作者
Fady I. Malik,James J. Hartman,Kathleen A. Elias,Bradley P. Morgan,Hector P. Rodriguez,Katjuša Brejc,Robert L. Anderson,Sandra H. Sueoka,Kenneth Lee,Jeffrey T. Finer,Roman Sakowicz,Ramesh Baliga,David R. Cox,Marc Garard,Guillermo Godinez,Raja Kawas,Erica Kraynack,David Lenzi,Pu Ping Lu,Alexander Muci,Congrong Niu,Xiangping Qian,Daniel W. Pierce,Maria Pokrovskii,Ion Suehiro,Sheila Sylvester,Todd Tochimoto,Corey Valdez,Wenyue Wang,Tatsuo Katori,David A. Kass,You Tang Shen,Stephen F. Vatner,David J. Morgans
摘要
Decreased cardiac contractility is a central feature of systolic heart failure. Existing drugs increase cardiac contractility indirectly through signaling cascades but are limited by their mechanism-related adverse effects.
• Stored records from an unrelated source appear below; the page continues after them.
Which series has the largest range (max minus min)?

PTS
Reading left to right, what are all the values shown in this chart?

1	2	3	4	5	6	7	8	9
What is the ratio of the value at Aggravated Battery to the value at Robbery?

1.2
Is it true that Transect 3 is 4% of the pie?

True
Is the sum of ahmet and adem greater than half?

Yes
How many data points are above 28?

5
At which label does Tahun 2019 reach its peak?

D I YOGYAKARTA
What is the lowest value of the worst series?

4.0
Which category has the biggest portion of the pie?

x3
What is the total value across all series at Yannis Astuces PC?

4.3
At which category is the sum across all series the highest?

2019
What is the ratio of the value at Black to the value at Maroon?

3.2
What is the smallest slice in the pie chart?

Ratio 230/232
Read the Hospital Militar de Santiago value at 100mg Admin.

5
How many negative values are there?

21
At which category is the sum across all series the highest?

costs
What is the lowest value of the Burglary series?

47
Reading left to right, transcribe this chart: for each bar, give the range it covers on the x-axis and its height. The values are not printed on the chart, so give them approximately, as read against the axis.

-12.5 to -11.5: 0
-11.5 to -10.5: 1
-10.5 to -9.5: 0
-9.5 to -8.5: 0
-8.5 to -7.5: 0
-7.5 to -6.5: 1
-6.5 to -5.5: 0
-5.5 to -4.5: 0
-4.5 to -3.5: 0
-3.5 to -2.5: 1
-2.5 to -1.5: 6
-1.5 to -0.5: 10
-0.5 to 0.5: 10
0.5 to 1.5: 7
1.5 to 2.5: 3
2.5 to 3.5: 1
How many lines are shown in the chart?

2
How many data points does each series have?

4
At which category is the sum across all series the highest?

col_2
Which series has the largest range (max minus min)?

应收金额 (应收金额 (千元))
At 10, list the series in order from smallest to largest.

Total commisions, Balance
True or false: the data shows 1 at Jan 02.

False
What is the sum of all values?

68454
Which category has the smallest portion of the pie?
To avoid these limitations, we previously developed omecamtiv mecarbil, a small-molecule, direct activator of cardiac myosin. Here, we show that it binds to the myosin catalytic domain and operates by an allosteric mechanism to increase the transition rate of myosin into the strongly actin-bound force-generating state. Paradoxically, it inhibits adenosine 5'-triphosphate turnover in the absence of actin, which suggests that it stabilizes an actin-bound conformation of myosin. In animal models, omecamtiv mecarbil increases cardiac function by increasing the duration of ejection without changing the rates of contraction. Cardiac myosin activation may provide a new therapeutic approach for systolic heart failure.